Séculos atrás, o astrônomo Galileu Galilei (1564-1642) já atestava que a condição natural dos corpos não é o repouso, mas o movimento — "Eppur si muove!", teria dito ao confirmar a tese do heliocentrismo. Na Terra tal qual no cosmos, os corpos precisam de movimento. Se as atividades físicas forem feitas corretamente, acompanhadas do apoio de um profissional capacitado, elas podem — e devem — trazer múltiplos benefícios.
De acordo com a Organização Mundial de Saúde (OMS), a prática de atividade física permite a prevenção e o tratamento de doenças crônicas não transmissíveis, bem como o controle de doenças cardíacas, diabetes, câncer e depressão.
O Ministério da Saúde produziu em 2022 um relatório com os indicadores de prática de atividade física dos brasileiros entre 2006 e 2021 em todas as capitais.
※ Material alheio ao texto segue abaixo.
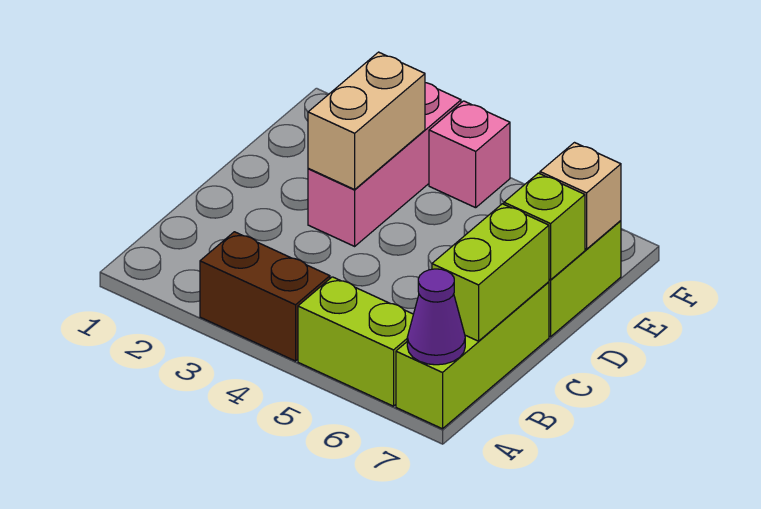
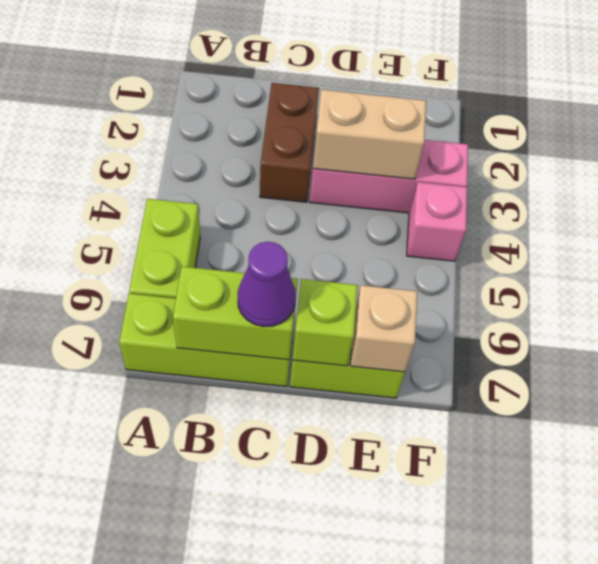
brown 1x2 brick [200,232,330,361] -> brown 1x2 brick moved to [260,83,319,202]
purple 1x1 cone [407,269,465,365] -> purple 1x1 cone moved to [238,242,296,327]

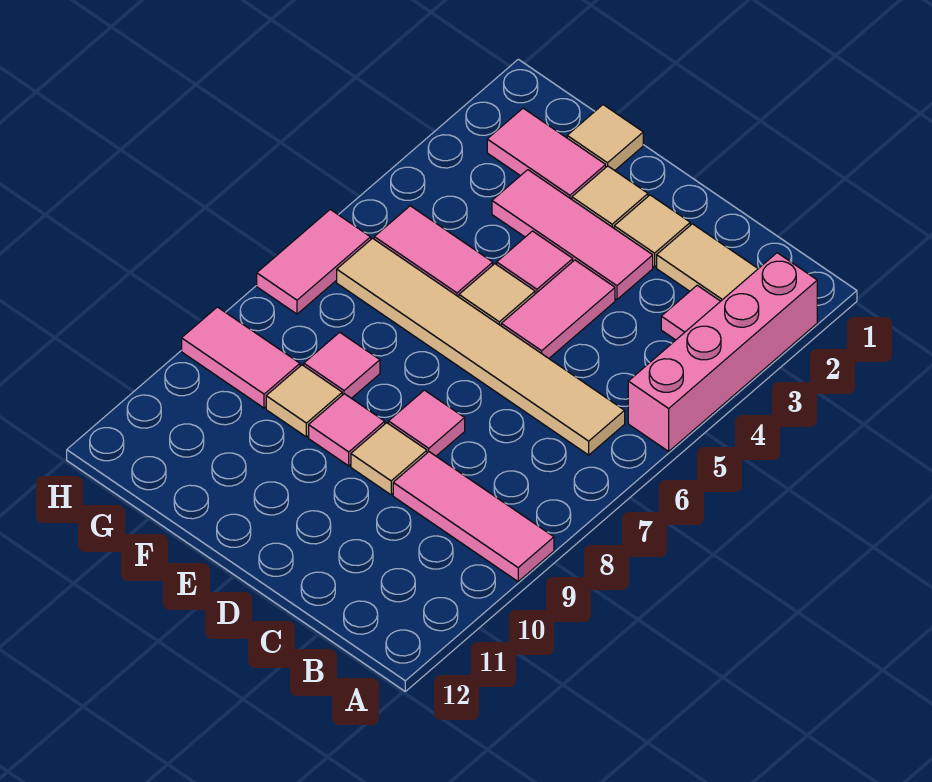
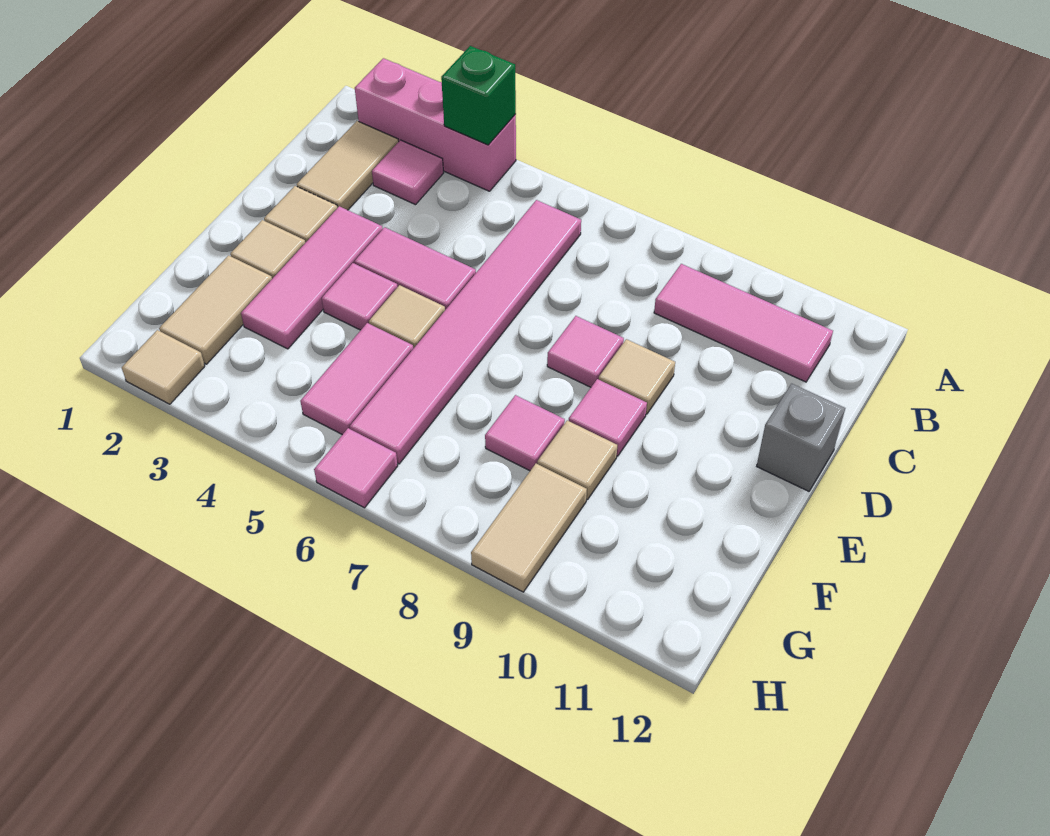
pink 1x4 brick [628,253,817,451] -> pink 1x3 brick [355,58,516,191]
none -> green 1x1 brick [441,46,516,145]
pink 1x3 tile [393,452,554,582] -> pink 1x3 tile turned to [654,264,833,382]
tan 1x6 tile [337,238,625,455] -> pink 1x6 tile [350,200,581,464]
none -> grey 1x1 brick [757,384,845,491]
tan 1x1 tile [567,105,643,171] -> tan 1x1 tile moved to [122,330,205,404]
pink 1x2 tile [487,108,606,199] -> tan 1x2 tile [159,255,272,364]
pink 1x2 tile [182,307,300,408] -> tan 1x2 tile [471,464,587,592]
pink 1x2 tile [257,209,371,314] -> pink 1x1 tile [314,428,398,508]

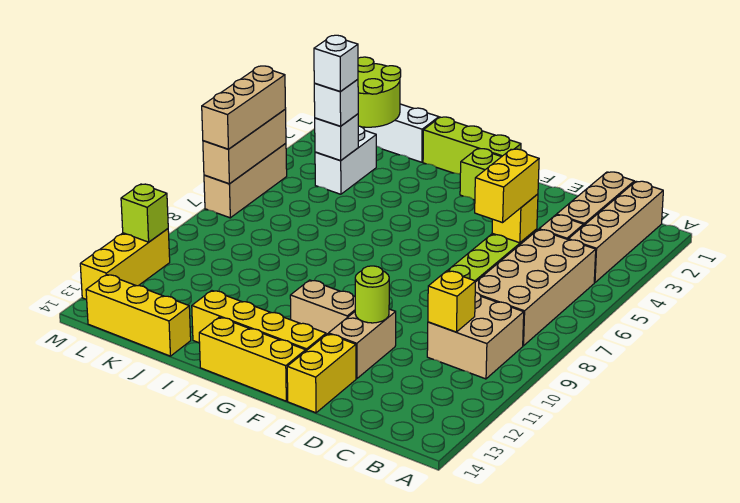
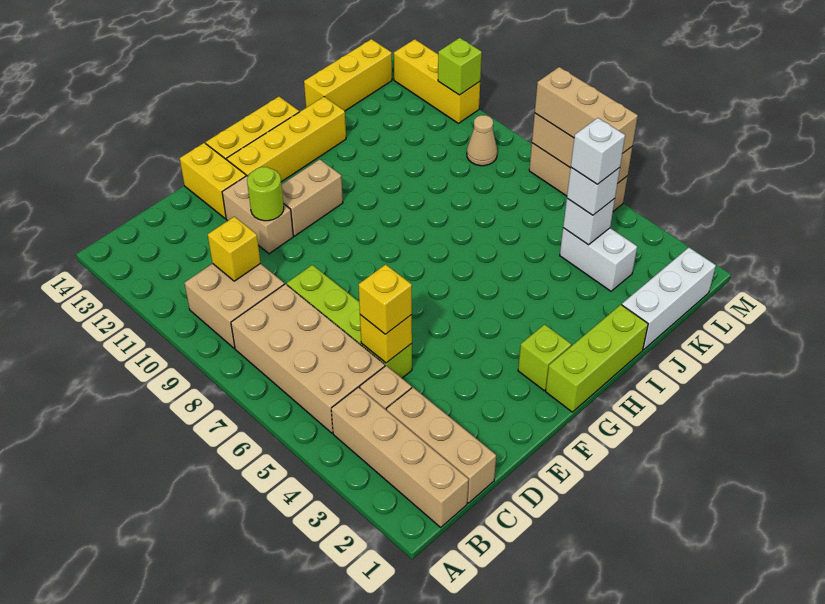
yellow 1x2 brick [475,149,539,223] -> yellow 1x1 brick [358,264,412,334]
lime 2x2 round brick [358,57,401,127] -> none
none -> tan 1x1 cone [467,115,497,166]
Segundo o relatório, a frequência de adultos que praticam pelo menos 150 minutos de atividade física moderada por semana aumentou de 30,3% (2009) para 36,7% (2021).
Existe, porém, um outro lado, ao qual toda pessoa está vulnerável: atletas de alto rendimento ou de fim de semana correm risco de lesões.
Segundo o fisioterapeuta esportivo João Paulo Frota, as lesões mais comuns são:
João acrescenta que "o perfil da lesão varia conforme a modalidade praticada". "A lesão de um atleta de futebol não é a mesma que a de um praticante de CrossFit", exemplifica.
Fato é que o consenso entre todos os especialistas ouvidos pelo O POVO é que os principais causadores de lesões são evitáveis: excessos, descuidos, falta de acompanhamento profissional.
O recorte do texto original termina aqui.